Pain is fundamentally a threat detection system. The brain uses all kinds of sensory data and contextual clues to decide what hurts and how much. Somatic awareness gives the brain a lot more sensory noise to try to interpret, which could throw a monkey wrench into the pain system. It’s obviously not inevitable, but it is probably common. Excessive sensory data is not inherently threatening, but it could quickly become threatening when challenged by a mysterious illness or alarmingly stubborn back pain. In that scenario, every sensation is a possible symptom or complication, and of much greater concern to a paranoid brain — and all brains are paranoid when it comes to threat assessment.

Anti-depressants, chronic pain, and serotonin

Humanity has a surprising capacity to grope our way to medical solutions we don’t understand, just by trial and error. For many years now, anti-depressant medications have been used, with some success, to treat conditions related to somatic awareness, like fibromyalgia. And that tends to reinforce the stigma against these patients. Successfully treating chronic pain with a pill for depression has an “optics” problem. Many have assumed that it must work because pain is just a complication of the real problem: depression.

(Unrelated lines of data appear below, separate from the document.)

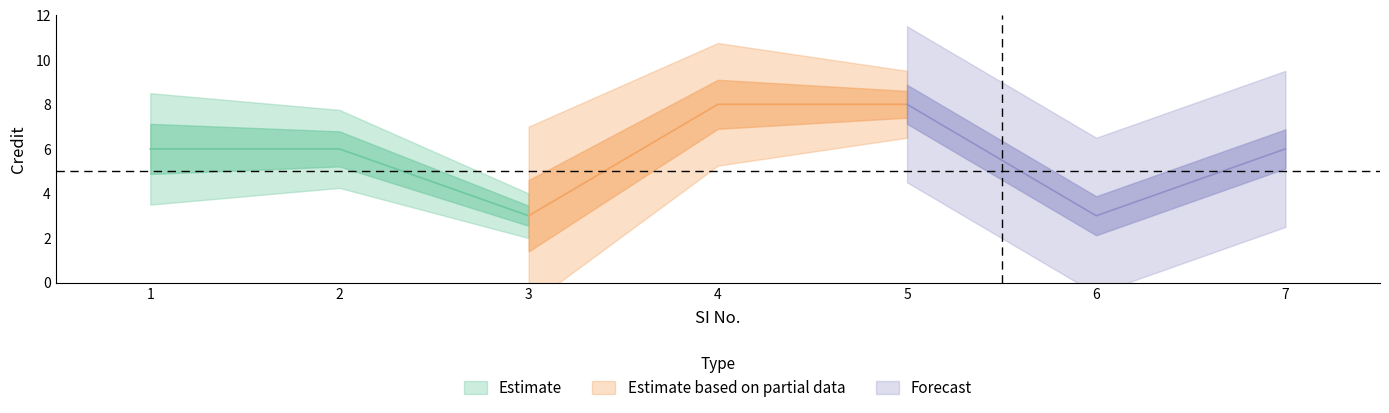

True or false: Estimate based on partial data and Forecast intersect in this chart.

False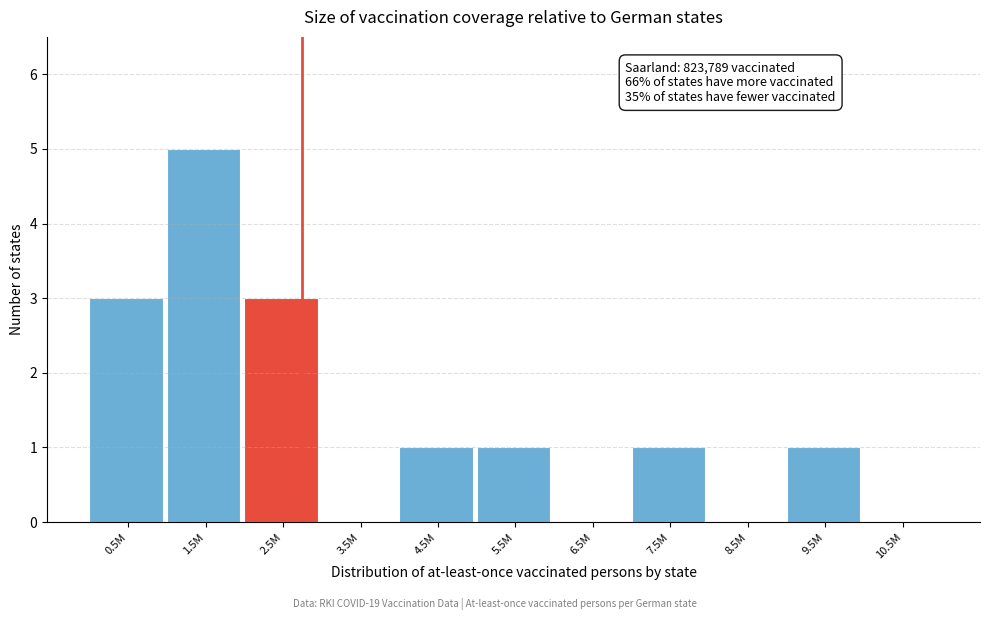

Reading left to right, transcribe all the data shown in this chart.

0.5M=3	1.5M=5	2.5M=3	3.5M=0	4.5M=1	5.5M=1	6.5M=0	7.5M=1	8.5M=0	9.5M=1	10.5M=0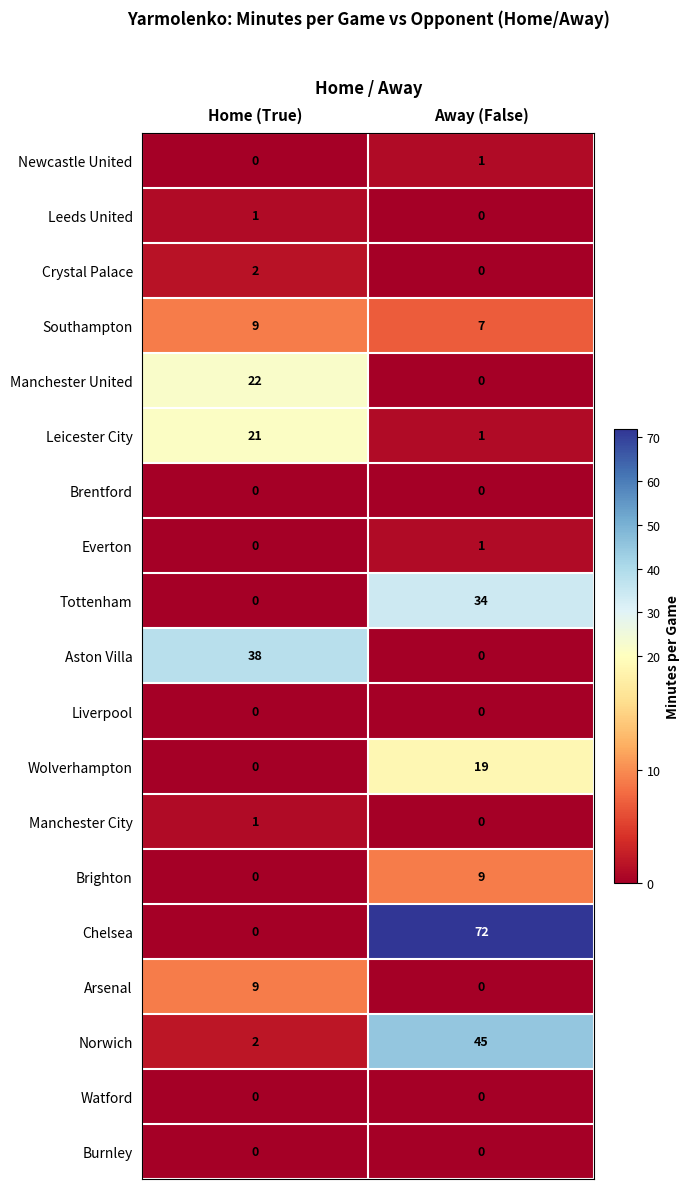

What is the maximum value for Manchester United?

22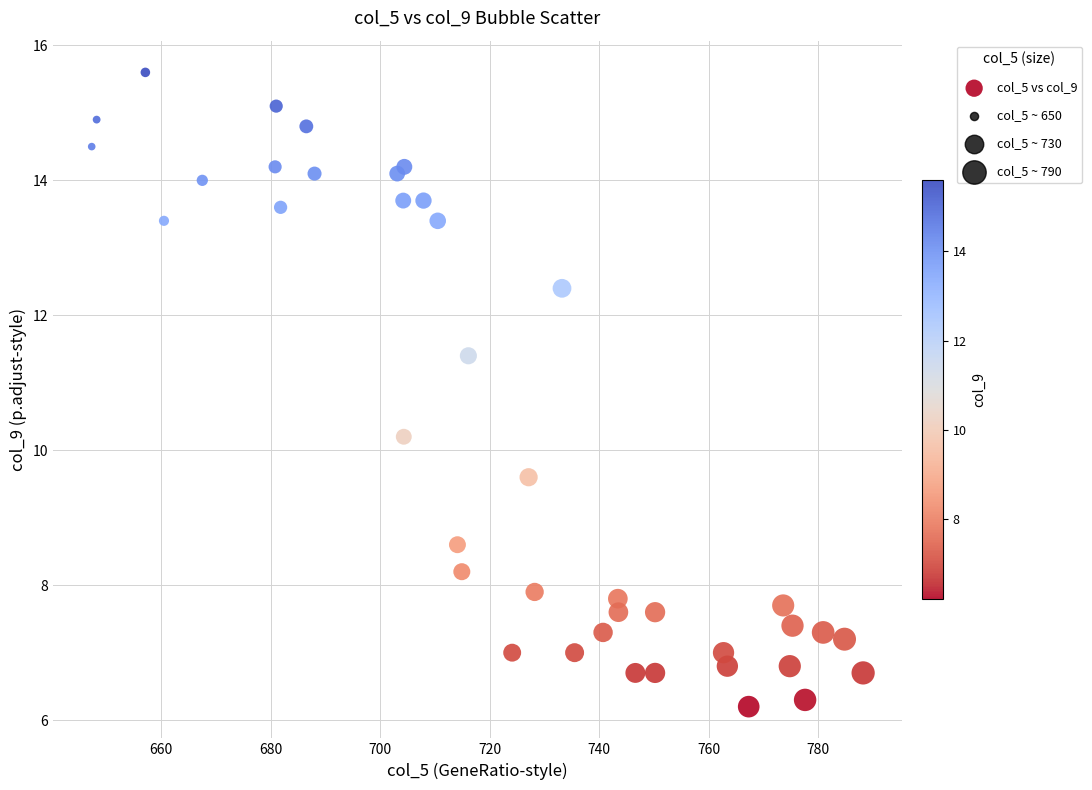

What Y value in the scatter plot is closest to 10?

10.2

The discovery of a genetic cause for low serotonin and somatic awareness suggests a new and better understanding. All the classic anti-depressants have the same basic mechanism: they slow down the rate at which nerve cells slurp up loose serotonin, which means more serotonin floating around, which is about as direct and specific a treatment for hyposerotonemia as you could hope for.

Maybe anti-depressants are more relevant to somatic awareness and chronic pain than they are to depression, because they can actually treat a well-defined pathology — unlike their generally lacklustre performance with depression. That would be impressive irony.


I have added new sections based on Khoury et al to my articles about fibromyalgia and anxiety. It’s also a perfect new addition to my steadily growing collection of surprising causes of pain.